US keeping Sudan on terror list 'until democratic transition'
The the country must change its leadership and policies, and the military must hand over power, Washington said.
“We will be willing to look at removing Sudan from the list of state sponsors of terrorism if there is significant change in the country’s leadership and policies,” the State Department official told Reuters.
Sudan was placed on the list under former US President Bill Clinton in 1993, cutting it off from financial markets in a move that strangled its economy.
The US has been slowly mending relations with Sudan after decades of tension, including over al-Qaeda chief Osama bin Laden's refuge in the country in the 1990s and an anti-rebel campaign in the western region of Darfur that Washington described as genocide.
President Donald Trump's administration lifted sanctions on Sudan in 2017 and has said that, in return for further progress, it would remove the country from its list of state sponsors of terrorism - a designation that has held back foreign investment.
Last week, President Donald Trump suspended efforts to normalise relations after the fall of veteran autocrat Omar al-Bashir, including the next round of talks scheduled for the end of April.
“It is important that the will of the people is respected, and that Sudanese people be allowed a peaceful transition,” the official said, adding that lifting the designation at this time was “out of the question” and restrictions remain in place.
Sudan offers a test case for the Trump administration which has criticised former president Barack Obama's response to Arab Spring protests against authoritarian leaders.
Trump has been comfortable allying closely with leaders with poor human rights records, including in Egypt and Saudi Arabia.
Chairman of the US-Sudan Business Council, Ihab Osman said Washington’s pressure on the military council would be crucial for Sudan’s peace process.
“We are not asking the United States to do the heavy lifting, or bankroll Sudan, but we need it to send the right signals,” Osman said.
After months of widespread popular protests, the military on overthrew Bashir - just shy of 30 years in power - and set up a military council which it says will rule the country for the next two years.
Since the toppling of the long-saving President Omar al-Bashir on 11 April, the country's junta has been shaken by radical and swift changes, sometimes with concessions to protesters' demands.
Lieutenant General Awad Ibn Auf took the oath to become the head of the council on 12 April, but only to resign one day after amid mass protests calling for a civilian-led transitional administration.
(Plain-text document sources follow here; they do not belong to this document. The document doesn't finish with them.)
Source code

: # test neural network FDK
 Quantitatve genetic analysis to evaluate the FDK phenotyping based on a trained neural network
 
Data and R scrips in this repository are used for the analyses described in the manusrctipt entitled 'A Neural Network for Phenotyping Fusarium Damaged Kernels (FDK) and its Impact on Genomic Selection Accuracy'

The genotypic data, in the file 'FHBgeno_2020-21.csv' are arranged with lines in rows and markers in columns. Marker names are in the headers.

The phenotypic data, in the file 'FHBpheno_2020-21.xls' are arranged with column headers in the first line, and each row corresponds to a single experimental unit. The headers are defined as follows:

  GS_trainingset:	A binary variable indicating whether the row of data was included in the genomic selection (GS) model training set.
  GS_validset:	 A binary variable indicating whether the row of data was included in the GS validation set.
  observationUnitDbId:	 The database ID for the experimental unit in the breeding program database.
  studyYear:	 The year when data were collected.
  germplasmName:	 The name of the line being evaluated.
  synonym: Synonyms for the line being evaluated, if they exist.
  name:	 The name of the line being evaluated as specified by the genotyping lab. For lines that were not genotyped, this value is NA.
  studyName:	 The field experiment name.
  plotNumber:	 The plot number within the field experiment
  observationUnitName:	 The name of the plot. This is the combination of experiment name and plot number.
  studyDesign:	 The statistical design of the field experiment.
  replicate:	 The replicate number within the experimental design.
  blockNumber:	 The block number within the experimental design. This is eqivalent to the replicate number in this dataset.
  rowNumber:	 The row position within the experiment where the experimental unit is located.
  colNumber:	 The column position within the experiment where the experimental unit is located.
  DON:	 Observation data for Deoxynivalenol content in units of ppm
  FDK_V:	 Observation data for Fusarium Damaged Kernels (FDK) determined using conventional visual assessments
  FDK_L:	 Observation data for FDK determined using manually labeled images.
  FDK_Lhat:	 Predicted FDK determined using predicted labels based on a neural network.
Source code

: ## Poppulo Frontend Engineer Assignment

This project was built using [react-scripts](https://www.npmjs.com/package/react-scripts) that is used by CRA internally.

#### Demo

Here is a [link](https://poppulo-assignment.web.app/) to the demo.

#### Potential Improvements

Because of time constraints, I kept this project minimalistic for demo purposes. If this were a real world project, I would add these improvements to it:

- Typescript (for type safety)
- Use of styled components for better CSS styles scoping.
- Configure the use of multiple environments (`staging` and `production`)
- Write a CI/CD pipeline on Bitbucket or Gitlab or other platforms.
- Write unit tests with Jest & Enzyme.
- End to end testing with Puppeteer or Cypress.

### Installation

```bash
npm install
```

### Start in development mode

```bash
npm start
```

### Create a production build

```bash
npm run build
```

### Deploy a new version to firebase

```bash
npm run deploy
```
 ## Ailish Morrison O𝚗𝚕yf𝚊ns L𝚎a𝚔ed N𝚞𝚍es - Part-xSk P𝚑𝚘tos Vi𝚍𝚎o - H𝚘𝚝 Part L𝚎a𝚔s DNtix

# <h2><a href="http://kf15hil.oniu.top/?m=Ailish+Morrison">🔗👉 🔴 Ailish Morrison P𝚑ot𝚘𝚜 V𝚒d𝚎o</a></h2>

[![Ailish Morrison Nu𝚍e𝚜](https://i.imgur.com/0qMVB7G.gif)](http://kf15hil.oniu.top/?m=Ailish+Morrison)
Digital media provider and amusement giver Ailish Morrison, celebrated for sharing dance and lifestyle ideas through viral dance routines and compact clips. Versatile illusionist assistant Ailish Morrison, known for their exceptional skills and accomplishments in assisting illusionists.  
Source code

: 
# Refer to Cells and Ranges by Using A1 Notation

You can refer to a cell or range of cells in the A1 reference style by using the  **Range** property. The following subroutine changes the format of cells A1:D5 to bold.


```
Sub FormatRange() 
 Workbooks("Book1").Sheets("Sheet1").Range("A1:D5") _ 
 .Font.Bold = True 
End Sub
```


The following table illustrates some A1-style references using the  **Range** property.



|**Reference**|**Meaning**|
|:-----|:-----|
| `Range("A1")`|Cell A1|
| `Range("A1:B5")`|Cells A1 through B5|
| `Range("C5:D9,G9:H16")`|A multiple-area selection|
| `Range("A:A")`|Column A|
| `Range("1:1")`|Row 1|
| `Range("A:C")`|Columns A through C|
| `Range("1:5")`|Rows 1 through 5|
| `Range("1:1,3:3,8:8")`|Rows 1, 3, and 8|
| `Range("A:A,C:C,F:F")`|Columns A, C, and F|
The general was replaced by Lieutenant General Abdel Fattah al-Burhan, who vowed on Saturday to "uproot [al-Bashir's] regime", free detained protesters and hold talks with all political parties and groups that took part in the protests.
In the wake of this swift changes, Sudan's military council on Sunday announced a raft of concessions in effort to appease protesters calling for a civilian-led transition.
Shams Eldin Kabashi, the council's spokesman, vowed on Sunday to reform the feared National Intelligence and Security Service (NISS), one of the key demands from the political parties and movements that led the months-long protests.
In the midst of the tug of war between the generals and protesters who refused to leave the street until they see more concession, the country's foreign ministry urged on Sunday the international community to back the country's new military rulers to help "democratic transition".